Problem:
Reproduce the material below, unchanged, from the line with "text Afin de" to the line with "text Figure 10: Schéma", including both of those lines.

Recorded information:
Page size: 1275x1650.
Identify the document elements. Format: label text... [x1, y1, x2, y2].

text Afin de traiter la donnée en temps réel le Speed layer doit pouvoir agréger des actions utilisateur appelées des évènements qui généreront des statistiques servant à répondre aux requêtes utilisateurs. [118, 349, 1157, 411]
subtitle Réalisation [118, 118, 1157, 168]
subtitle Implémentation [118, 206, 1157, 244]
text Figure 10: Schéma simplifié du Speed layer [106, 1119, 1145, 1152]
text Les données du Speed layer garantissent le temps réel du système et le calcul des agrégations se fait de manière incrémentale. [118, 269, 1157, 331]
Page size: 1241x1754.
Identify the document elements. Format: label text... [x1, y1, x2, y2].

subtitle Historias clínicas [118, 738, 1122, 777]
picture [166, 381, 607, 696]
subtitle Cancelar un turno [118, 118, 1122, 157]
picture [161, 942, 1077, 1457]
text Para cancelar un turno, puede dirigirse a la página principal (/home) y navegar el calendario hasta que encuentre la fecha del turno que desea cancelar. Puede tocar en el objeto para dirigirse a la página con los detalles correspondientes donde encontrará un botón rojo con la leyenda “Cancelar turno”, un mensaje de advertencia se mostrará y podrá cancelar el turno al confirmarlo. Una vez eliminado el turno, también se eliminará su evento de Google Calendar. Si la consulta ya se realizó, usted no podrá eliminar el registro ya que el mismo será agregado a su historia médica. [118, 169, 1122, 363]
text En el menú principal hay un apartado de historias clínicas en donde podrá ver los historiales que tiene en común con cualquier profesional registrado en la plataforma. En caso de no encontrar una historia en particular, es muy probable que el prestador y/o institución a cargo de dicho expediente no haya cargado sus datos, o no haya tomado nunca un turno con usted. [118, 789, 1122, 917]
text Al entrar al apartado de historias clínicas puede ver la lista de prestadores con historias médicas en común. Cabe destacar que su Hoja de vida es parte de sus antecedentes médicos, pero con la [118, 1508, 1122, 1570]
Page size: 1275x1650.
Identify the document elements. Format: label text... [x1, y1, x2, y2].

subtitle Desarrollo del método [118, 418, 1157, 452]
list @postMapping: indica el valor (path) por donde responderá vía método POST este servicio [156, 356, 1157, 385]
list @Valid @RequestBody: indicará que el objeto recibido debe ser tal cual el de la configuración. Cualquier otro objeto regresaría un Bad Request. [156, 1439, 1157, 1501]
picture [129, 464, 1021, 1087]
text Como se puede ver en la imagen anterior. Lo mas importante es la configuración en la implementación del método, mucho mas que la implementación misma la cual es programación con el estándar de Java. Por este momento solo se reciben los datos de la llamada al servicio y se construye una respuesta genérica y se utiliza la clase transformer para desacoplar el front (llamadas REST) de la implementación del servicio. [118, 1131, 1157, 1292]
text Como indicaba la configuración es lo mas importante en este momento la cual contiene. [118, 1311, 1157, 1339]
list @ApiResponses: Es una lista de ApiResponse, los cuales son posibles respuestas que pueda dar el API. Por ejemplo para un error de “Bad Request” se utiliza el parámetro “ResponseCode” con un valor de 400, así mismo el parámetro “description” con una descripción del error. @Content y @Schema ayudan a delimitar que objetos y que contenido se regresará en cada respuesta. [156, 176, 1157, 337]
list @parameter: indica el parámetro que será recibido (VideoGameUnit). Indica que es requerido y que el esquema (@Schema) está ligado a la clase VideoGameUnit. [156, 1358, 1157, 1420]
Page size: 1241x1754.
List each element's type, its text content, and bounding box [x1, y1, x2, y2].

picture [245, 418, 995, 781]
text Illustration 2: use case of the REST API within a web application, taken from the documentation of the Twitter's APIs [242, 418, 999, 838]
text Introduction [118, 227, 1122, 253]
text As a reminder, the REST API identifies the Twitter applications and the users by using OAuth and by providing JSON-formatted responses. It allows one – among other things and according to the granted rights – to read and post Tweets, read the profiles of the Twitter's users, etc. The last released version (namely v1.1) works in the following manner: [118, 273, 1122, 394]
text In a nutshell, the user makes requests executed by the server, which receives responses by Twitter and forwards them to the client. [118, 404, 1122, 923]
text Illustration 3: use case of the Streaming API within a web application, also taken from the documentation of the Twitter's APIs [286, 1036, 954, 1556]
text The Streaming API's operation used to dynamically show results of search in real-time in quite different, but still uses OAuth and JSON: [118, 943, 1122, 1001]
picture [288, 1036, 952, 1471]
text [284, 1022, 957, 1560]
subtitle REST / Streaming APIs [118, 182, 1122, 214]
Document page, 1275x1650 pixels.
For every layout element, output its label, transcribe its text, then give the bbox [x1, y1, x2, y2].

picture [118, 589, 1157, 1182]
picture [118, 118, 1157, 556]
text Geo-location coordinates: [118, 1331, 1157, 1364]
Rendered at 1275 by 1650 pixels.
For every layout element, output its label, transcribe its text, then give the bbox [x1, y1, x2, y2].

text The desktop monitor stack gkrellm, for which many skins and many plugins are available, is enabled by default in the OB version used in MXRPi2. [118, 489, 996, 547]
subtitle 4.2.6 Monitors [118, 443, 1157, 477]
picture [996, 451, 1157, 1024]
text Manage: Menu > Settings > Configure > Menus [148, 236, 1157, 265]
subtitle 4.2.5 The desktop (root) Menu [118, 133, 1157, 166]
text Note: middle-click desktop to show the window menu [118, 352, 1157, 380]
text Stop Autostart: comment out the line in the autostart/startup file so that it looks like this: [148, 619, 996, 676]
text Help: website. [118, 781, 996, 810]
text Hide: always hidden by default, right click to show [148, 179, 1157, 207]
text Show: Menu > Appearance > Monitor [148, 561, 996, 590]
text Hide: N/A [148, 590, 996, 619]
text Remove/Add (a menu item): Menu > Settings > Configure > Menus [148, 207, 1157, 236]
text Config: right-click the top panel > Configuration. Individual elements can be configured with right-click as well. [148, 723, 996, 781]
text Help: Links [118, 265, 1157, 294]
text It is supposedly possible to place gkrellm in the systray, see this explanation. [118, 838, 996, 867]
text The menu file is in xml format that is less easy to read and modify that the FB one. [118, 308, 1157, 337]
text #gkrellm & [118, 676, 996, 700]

Complete output:
text Afin de traiter la donnée en temps réel le Speed layer doit pouvoir agréger des actions utilisateur appelées des évènements qui généreront des statistiques servant à répondre aux requêtes utilisateurs. [118, 349, 1157, 411]
subtitle Réalisation [118, 118, 1157, 168]
subtitle Implémentation [118, 206, 1157, 244]
text Figure 10: Schéma simplifié du Speed layer [106, 1119, 1145, 1152]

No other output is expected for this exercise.